Ativismo LGBT e a ministra Damares Alves
Ministra Damares Alves reforça a responsabilidade do governo com direitos LGBTs. Reprodução: Google

BRASÍLIA, 22 de abril (Opinião Crítica) - A ministra da Mulher, da Família e dos Direitos Humanos, Damares Alves, voltou a reforçar em suas redes sociais, nesta segunda feira, que a comunidade LGBT no país não será desprezada pelo governo Bolsonaro, no tocante à conquista de direitos civis.

"Muito se especulou sobre os direitos da comunidade LGBT na gestão do Governo Bolsonaro. Derrubando toda notícia pessimista e até mesmo caluniosa, a estrutura foi mantida", escreveu Damares, destacando o papel de Marina Reidel, que é transexual, neste setor.

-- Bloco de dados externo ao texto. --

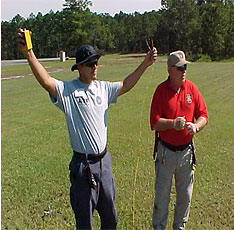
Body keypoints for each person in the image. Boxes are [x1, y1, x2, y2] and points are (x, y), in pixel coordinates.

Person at [16, 28, 157, 229]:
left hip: (104, 163)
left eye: (96, 62)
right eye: (91, 64)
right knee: (85, 222)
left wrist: (145, 63)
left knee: (110, 218)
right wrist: (29, 54)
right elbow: (47, 82)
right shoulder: (68, 91)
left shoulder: (103, 88)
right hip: (82, 167)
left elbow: (126, 84)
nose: (95, 67)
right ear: (79, 67)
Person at [150, 50, 208, 230]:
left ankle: (179, 227)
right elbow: (155, 122)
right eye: (180, 68)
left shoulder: (191, 88)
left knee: (185, 196)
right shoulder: (161, 91)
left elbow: (203, 115)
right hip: (166, 153)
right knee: (162, 196)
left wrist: (196, 126)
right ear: (169, 70)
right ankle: (159, 227)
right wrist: (173, 123)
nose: (184, 71)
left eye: (185, 67)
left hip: (186, 153)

"A Diretora de Promoções dos Direitos LGBT continua sendo a querida Marina Reidel, que é professora e mulher trans", frisou a ministra. "Não toleraremos violência contra quem quer seja. O Governo Bolsonaro tem como meta o respeito a dignidade humana, a paz, a empregabilidade e a não violência.".

Ponto sensível


O posicionamento de Damares Alves sobre este assunto não é visto com bons olhos por alguns que atuam há anos nesse meio. A psicóloga Marisa Lobo, por exemplo, autora do livro "Ideologia de Gênero na Educação", considera que é preciso ter muita cautela, devido às intenções do ativismo LGBT.


"Nunca me calei e não será agora. Todas as bandeiras pelas quais lutamos terão que ser respeitadas, pois foram elas que elegeram este governo. Não vou ficar refém de conhecidos, amigos que ocupam cargos hoje no governo federal", disse a psicóloga em outra ocasião, quando Damares disse que poderia sair de "mãos dadas" com feministas para lutar em favor de pontos comuns, nas ruas.

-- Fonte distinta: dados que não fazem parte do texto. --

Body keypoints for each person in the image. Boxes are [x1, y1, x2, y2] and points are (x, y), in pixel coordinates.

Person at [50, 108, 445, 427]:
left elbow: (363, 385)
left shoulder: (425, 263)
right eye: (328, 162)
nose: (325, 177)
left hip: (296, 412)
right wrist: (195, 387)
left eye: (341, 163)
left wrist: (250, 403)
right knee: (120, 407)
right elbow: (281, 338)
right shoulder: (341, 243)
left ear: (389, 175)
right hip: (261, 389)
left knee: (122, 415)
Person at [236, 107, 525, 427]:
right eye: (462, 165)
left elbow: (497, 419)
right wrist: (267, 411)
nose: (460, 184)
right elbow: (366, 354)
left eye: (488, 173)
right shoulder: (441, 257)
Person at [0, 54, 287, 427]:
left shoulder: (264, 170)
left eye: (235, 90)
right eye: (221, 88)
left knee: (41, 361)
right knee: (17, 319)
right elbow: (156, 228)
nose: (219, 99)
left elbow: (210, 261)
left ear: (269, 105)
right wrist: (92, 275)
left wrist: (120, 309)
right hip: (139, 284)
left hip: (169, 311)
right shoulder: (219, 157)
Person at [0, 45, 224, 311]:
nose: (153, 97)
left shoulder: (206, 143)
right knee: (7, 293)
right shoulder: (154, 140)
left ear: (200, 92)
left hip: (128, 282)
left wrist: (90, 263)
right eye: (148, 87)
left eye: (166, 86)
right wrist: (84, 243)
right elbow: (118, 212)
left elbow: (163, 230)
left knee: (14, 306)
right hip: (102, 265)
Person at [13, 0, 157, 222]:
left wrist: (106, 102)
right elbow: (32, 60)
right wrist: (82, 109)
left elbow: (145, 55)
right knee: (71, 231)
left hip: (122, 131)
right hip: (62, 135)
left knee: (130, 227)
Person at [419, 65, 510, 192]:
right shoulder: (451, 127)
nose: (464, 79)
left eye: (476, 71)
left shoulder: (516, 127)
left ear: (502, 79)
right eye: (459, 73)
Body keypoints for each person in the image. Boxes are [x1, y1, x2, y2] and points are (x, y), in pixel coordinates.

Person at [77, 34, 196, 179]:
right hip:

"Não vou deixar de dizer o que penso das atitudes equivocadas e um ministro seja ele ou ela quem for [...] Se fizerem coisas boas, vou elogiar, mas se fizerem coisas ruins (ações, falas, intromissões, perseguições, etc) vou denunciar sim", disse Marisa, que também já defendeu Damares Alves em outro momento.

Resumidamente, não se trata de não reconhecer direitos básicos da comunidade LGBT, mas sim de lutar contra a intenção de adquirir privilégios que podem colocar em risco à liberdade de expressão, acadêmica e até religiosa no país, como por exemplo o julgamento da Ação Direta de Inconstitucionalidade por Omissão (ADO 26), no STF, que poderá criminalizar à "homofobia".


Por essas e outras razões, como a própria disseminação das questões de "gênero" nas escolas, a aproximação de Damares Alves com o ativismo LGBT deve ser encarada com cautela, valorizando os aspectos positivos do diálogo, mas com bastante ressalvas quanto ao seu conteúdo.